Robocop TV version, Dick Jones speaking in the bathroom: 'once I even called him... airhead' instead of a$$hole. Probably my second fave dub-over after melon farmer (which a few friends started using regularly after hearing it). Or how about the TV version of Tango & Cash: 'Rambo is a primative' (replacing 'pussy' which at the end of the day, is just a cat, consarn it!)

That poster was right about differences between countries though, here in the UK calling someone an 'arse' for example is no big deal at all.

eastern ky pastor said...

When I was in college, I used to make fun of people screaming "Jesus Christ" when they got mad, I would yell random names, like John Cougar Melloncamp or Mark Henry Johnson. I got the most bizzare looks, but once I explained the reason, people stopped using His name crudely. Ephesians 5:3-4 explains that obscenity, coarse joking and foolish talk ...are out of place for God's people. But, you are right, it isn't the words, but the attitude.

gaela renee said...

i will never, ever forget my shock when, as a teenager, i heard my seemingly very conservative, Christian grandmother curse a couple of times. once in reference to being tired of women in our church 'complaining' (insert synonym here). she was venting and all i could do was sit there and pretend she hadn't said anything so shocking!

i have two less offensive cuss words that i alternate when necessary...but there are times when i say 'crap' (a very fav word of mine) or 'dangit' and people look at me as if i've just dropped the f-bomb. there's a lot to say for attitude and meaning behind words. (and i still won't say crap or dangit around my grandfather...)

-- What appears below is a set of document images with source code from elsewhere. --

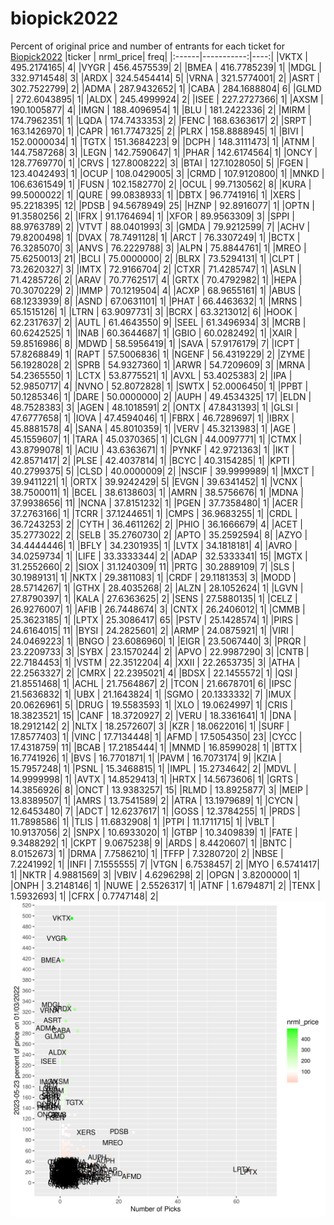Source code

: # biopick2022
Percent of original price and number of entrants for each ticket for [Biopick2022](https://twitter.com/hashtag/Biopick2022)
|ticker |  nrml_price| freq|
|:------|-----------:|----:|
|VKTX   | 495.2174165|    4|
|VYGR   | 456.4575539|    2|
|BMEA   | 416.7785239|    1|
|MDGL   | 332.9714548|    3|
|ARDX   | 324.5454414|    5|
|VRNA   | 321.5774001|    2|
|ASRT   | 302.7522799|    2|
|ADMA   | 287.9432652|    1|
|CABA   | 284.1688804|    6|
|GLMD   | 272.6043895|    1|
|ALDX   | 245.4999924|    2|
|ISEE   | 227.2727366|    1|
|AXSM   | 190.1005877|    4|
|IMGN   | 188.4096954|    1|
|BLU    | 181.2422336|    2|
|MIRM   | 174.7962351|    1|
|LQDA   | 174.7433353|    2|
|FENC   | 168.6363617|    2|
|SRPT   | 163.1426970|    1|
|CAPR   | 161.7747325|    2|
|PLRX   | 158.8888945|    1|
|BIVI   | 152.0000034|    1|
|TGTX   | 151.3684223|    9|
|DCPH   | 148.3111473|    1|
|ATNM   | 144.7587268|    3|
|LEGN   | 142.7590647|    1|
|PHAR   | 142.6174564|    1|
|ONCY   | 128.7769770|    1|
|CRVS   | 127.8008222|    3|
|BTAI   | 127.1028050|    5|
|FGEN   | 123.4042493|    1|
|OCUP   | 108.0429005|    3|
|CRMD   | 107.9120800|    1|
|MNKD   | 106.6361549|    1|
|FUSN   | 102.1582770|    2|
|OCUL   |  99.7130562|    8|
|KURA   |  99.5000022|    1|
|QURE   |  99.0838933|    1|
|DBTX   |  96.7741916|    1|
|XERS   |  95.2218395|   12|
|PDSB   |  94.5678949|   25|
|HZNP   |  92.8916077|    1|
|OPTN   |  91.3580256|    2|
|IFRX   |  91.1764694|    1|
|XFOR   |  89.9563309|    3|
|SPPI   |  88.9763789|    2|
|VTVT   |  88.0401993|    3|
|GMDA   |  79.9212599|    7|
|ACHV   |  79.8200498|    1|
|DVAX   |  78.7491128|    1|
|ARCT   |  76.3307249|    1|
|BCTX   |  76.3285070|    3|
|ANVS   |  76.2229788|    3|
|ALPN   |  75.8844761|    1|
|MREO   |  75.6250013|   21|
|BCLI   |  75.0000000|    2|
|BLRX   |  73.5294131|    1|
|CLPT   |  73.2620327|    3|
|IMTX   |  72.9166704|    2|
|CTXR   |  71.4285747|    1|
|ASLN   |  71.4285726|    2|
|ARAV   |  70.7762517|    4|
|GRTX   |  70.4792982|    1|
|HEPA   |  70.3070229|    2|
|IMMP   |  70.1219504|    4|
|ACXP   |  68.9655161|    1|
|ABUS   |  68.1233939|    8|
|ASND   |  67.0631101|    1|
|PHAT   |  66.4463632|    1|
|MRNS   |  65.1515126|    1|
|LTRN   |  63.9097731|    3|
|BCRX   |  63.3213012|    6|
|HOOK   |  62.2317637|    2|
|AUTL   |  61.4643550|    9|
|SEEL   |  61.3496934|    3|
|MCRB   |  60.6242525|    1|
|INAB   |  60.3644687|    1|
|GBIO   |  60.0282492|    1|
|XAIR   |  59.8516986|    8|
|MDWD   |  58.5956419|    1|
|SAVA   |  57.9176179|    7|
|ICPT   |  57.8268849|    1|
|RAPT   |  57.5006836|    1|
|NGENF  |  56.4319229|    2|
|ZYME   |  56.1928028|    2|
|SPRB   |  54.9327360|    1|
|ARWR   |  54.7209609|    3|
|MRNA   |  54.2365550|    1|
|LCTX   |  53.8775521|    1|
|AVXL   |  53.4025383|    2|
|IPA    |  52.9850717|    4|
|NVNO   |  52.8072828|    1|
|SWTX   |  52.0006450|    1|
|PPBT   |  50.1285346|    1|
|DARE   |  50.0000000|    2|
|AUPH   |  49.4534325|   17|
|ELDN   |  48.7528383|    3|
|AGEN   |  48.1018591|    2|
|ONTX   |  47.8431393|    1|
|GLSI   |  47.6777658|    1|
|IOVA   |  47.4594046|    1|
|FBRX   |  46.7289697|    1|
|IBRX   |  45.8881578|    4|
|SANA   |  45.8010359|    1|
|VERV   |  45.3213983|    1|
|AGE    |  45.1559607|    1|
|TARA   |  45.0370365|    1|
|CLGN   |  44.0097771|    1|
|CTMX   |  43.8799078|    1|
|ACIU   |  43.6363671|    1|
|PYNKF  |  42.9721363|    1|
|IKT    |  42.8571417|    2|
|PLSE   |  42.4037814|    1|
|BCYC   |  40.3154285|    1|
|KPTI   |  40.2799375|    5|
|CLSD   |  40.0000009|    2|
|NSCIF  |  39.9999989|    1|
|MXCT   |  39.9411221|    1|
|ORTX   |  39.9242429|    5|
|EVGN   |  39.6341452|    1|
|VCNX   |  38.7500011|    1|
|BCEL   |  38.6138603|    1|
|AMRN   |  38.5756676|    1|
|MDNA   |  37.9938656|   11|
|NCNA   |  37.8151232|    1|
|PGEN   |  37.7358480|    1|
|ACER   |  37.2763166|    1|
|TCRR   |  37.1244651|    1|
|CMPS   |  36.9683255|    1|
|CRDL   |  36.7243253|    2|
|CYTH   |  36.4611262|    2|
|PHIO   |  36.1666679|    4|
|ACET   |  35.2773022|    2|
|SELB   |  35.2760730|    2|
|APTO   |  35.2592594|    8|
|AZYO   |  34.4444446|    1|
|BFLY   |  34.2301935|    1|
|LVTX   |  34.1818181|    4|
|AVRO   |  34.0259734|    1|
|LIFE   |  33.3333344|    2|
|ADAP   |  32.5333341|   15|
|MGTX   |  31.2552660|    2|
|SIOX   |  31.1240309|   11|
|PRTG   |  30.2889109|    7|
|SLS    |  30.1989131|    1|
|NKTX   |  29.3811083|    1|
|CRDF   |  29.1181353|    3|
|MODD   |  28.5714267|    1|
|GTHX   |  28.4035268|    2|
|ALZN   |  28.1052624|    1|
|LGVN   |  27.8790397|    1|
|KALA   |  27.6363625|    2|
|SENS   |  27.5880135|    1|
|CELZ   |  26.9276007|    1|
|AFIB   |  26.7448674|    3|
|CNTX   |  26.2406012|    1|
|CMMB   |  25.3623185|    1|
|LPTX   |  25.3086417|   65|
|PSTV   |  25.1428574|    1|
|PIRS   |  24.6164015|   11|
|BYSI   |  24.2825601|    2|
|ARMP   |  24.0875921|    1|
|VIRI   |  24.0469223|    1|
|BNGO   |  23.6086960|    1|
|EIGR   |  23.5067440|    3|
|PRQR   |  23.2209733|    3|
|SYBX   |  23.1570244|    2|
|APVO   |  22.9987290|    3|
|CNTB   |  22.7184453|    1|
|VSTM   |  22.3512204|    4|
|XXII   |  22.2653735|    3|
|ATHA   |  22.2563327|    2|
|CMRX   |  22.2395021|    4|
|BDSX   |  22.1455572|    1|
|QSI    |  21.8551468|    1|
|ACHL   |  21.7564867|    2|
|TCON   |  21.6678701|    6|
|IPSC   |  21.5636832|    1|
|UBX    |  21.1643824|    1|
|SGMO   |  20.1333332|    7|
|IMUX   |  20.0626961|    5|
|DRUG   |  19.5583593|    1|
|XLO    |  19.0624997|    1|
|CRIS   |  18.3823521|   15|
|CANF   |  18.3720927|    2|
|VERU   |  18.3361641|    1|
|DNA    |  18.2912142|    2|
|NLTX   |  18.2572607|    3|
|KZR    |  18.0622016|    1|
|SURF   |  17.8577403|    1|
|VINC   |  17.7134448|    1|
|AFMD   |  17.5054350|   23|
|CYCC   |  17.4318759|   11|
|BCAB   |  17.2185444|    1|
|MNMD   |  16.8599028|    1|
|BTTX   |  16.7741926|    1|
|BVS    |  16.7701871|    1|
|PAVM   |  16.7073174|    9|
|KZIA   |  15.7957248|    1|
|PSNL   |  15.3468815|    1|
|IMPL   |  15.2734642|    2|
|MDVL   |  14.9999998|    1|
|AVTX   |  14.8529413|    1|
|HRTX   |  14.5673606|    1|
|GRTS   |  14.3856926|    8|
|ONCT   |  13.9383257|   15|
|RLMD   |  13.8925877|    3|
|MEIP   |  13.8389507|    1|
|AMRS   |  13.7541589|    2|
|ATRA   |  13.1979689|    1|
|CYCN   |  12.6453480|    7|
|ADCT   |  12.6237617|    1|
|GOSS   |  12.3784255|    1|
|PRDS   |  11.7898586|    1|
|TLIS   |  11.6832908|    1|
|PTPI   |  11.1711715|    1|
|VBLT   |  10.9137056|    2|
|SNPX   |  10.6933020|    1|
|GTBP   |  10.3409839|    1|
|FATE   |   9.3488292|    1|
|CKPT   |   9.0675238|    9|
|ARDS   |   8.4420607|    1|
|BNTC   |   8.0152673|    1|
|DRMA   |   7.7586210|    1|
|TFFP   |   7.3280720|    2|
|NBSE   |   7.2241992|    1|
|INFI   |   7.1555555|    7|
|VTGN   |   6.7538457|    2|
|MYO    |   6.5741417|    1|
|NKTR   |   4.9881569|    3|
|VBIV   |   4.6296298|    2|
|OPGN   |   3.8200000|    1|
|ONPH   |   3.2148146|    1|
|NUWE   |   2.5526317|    1|
|ATNF   |   1.6794871|    2|
|TENX   |   1.5932693|    1|
|CFRX   |   0.7747148|    2|
![retvspicks](biopicks.png?raw=true)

oh! on a final note (sorry about my novel in comment form)...can't believe no one has brought up those orbit gum commercials!! the ones where people are arguing and calling each other names, but they're not really saying anything 'bad', and then you have the british orbit gum girl, 'Fabulous! New Orbit Raspberry Mint cleans another dirty mouth.'

Maybe orbit should be a sponsor of your church...and you can throw it out with skittles!

'Fabulous! Orbit is the #1 gum preferred among dirty mouthed Christians everywhere!'

Dusty said...

"...mayonnaise fritter balls..."


That made me cringe.

momonthejourney said...

I'm surprised nobody mentioned the dad in Christmas Story. It's hard to stay angry when you stub your toe and say "Rassin frassin snickelfifer!!!!"

Anonymous said...

"Johnny Dangerously"?

No?!?....

"Farging Bastitches!"


Cracking me up!!!

Lukas said...

Two points:

1) Someone said something about Germans swearing casually. This is spot-on. My Moms side of the family is German, and one time my teenage cousin was over visiting and wanted to play Blink-182's live CD in our living room stereo. This particular CD has a song made up ENTIRELY of swear words strung together in long nonsensical phrases and my cousin was kinda smiling mischieviously as it began. I meanwhile lept up to shut off the stereo and rapidly suggested an alternate activity because my parents were standing there awkwardly, unsure of what to say.

2)Someone here suggested that Bob Saget is a good guy. While that is probably debatable, most people dont realize he became famous for his "blue comedy" routines which were so foul they shocked even his fellow blue comedians. How he ever got signed up for "Full House", I'll never know.

WV: raletsme, something you shout out in a Klingon bar "Yo bartender, raletsme!"

Anonymous said...

Just a few weeks ago, my husband caught me cussing my baby's diaper (the velcro tabs wouldn't un-velcro) by saying, "HUGGIEEEEEEEEEES." I really felt much better afterwards. I also like to cuss by saying, "Cussword!"

And my 9th grade English teacher spent an entire class period explaining the origination of the F-word. No joke. I still remember it today -- Forbidden Use of Carnal Knowledge and Forbidden Under the Crown of the King. Not sure how true the lesson was, but can you imagine submitting that lesson plan?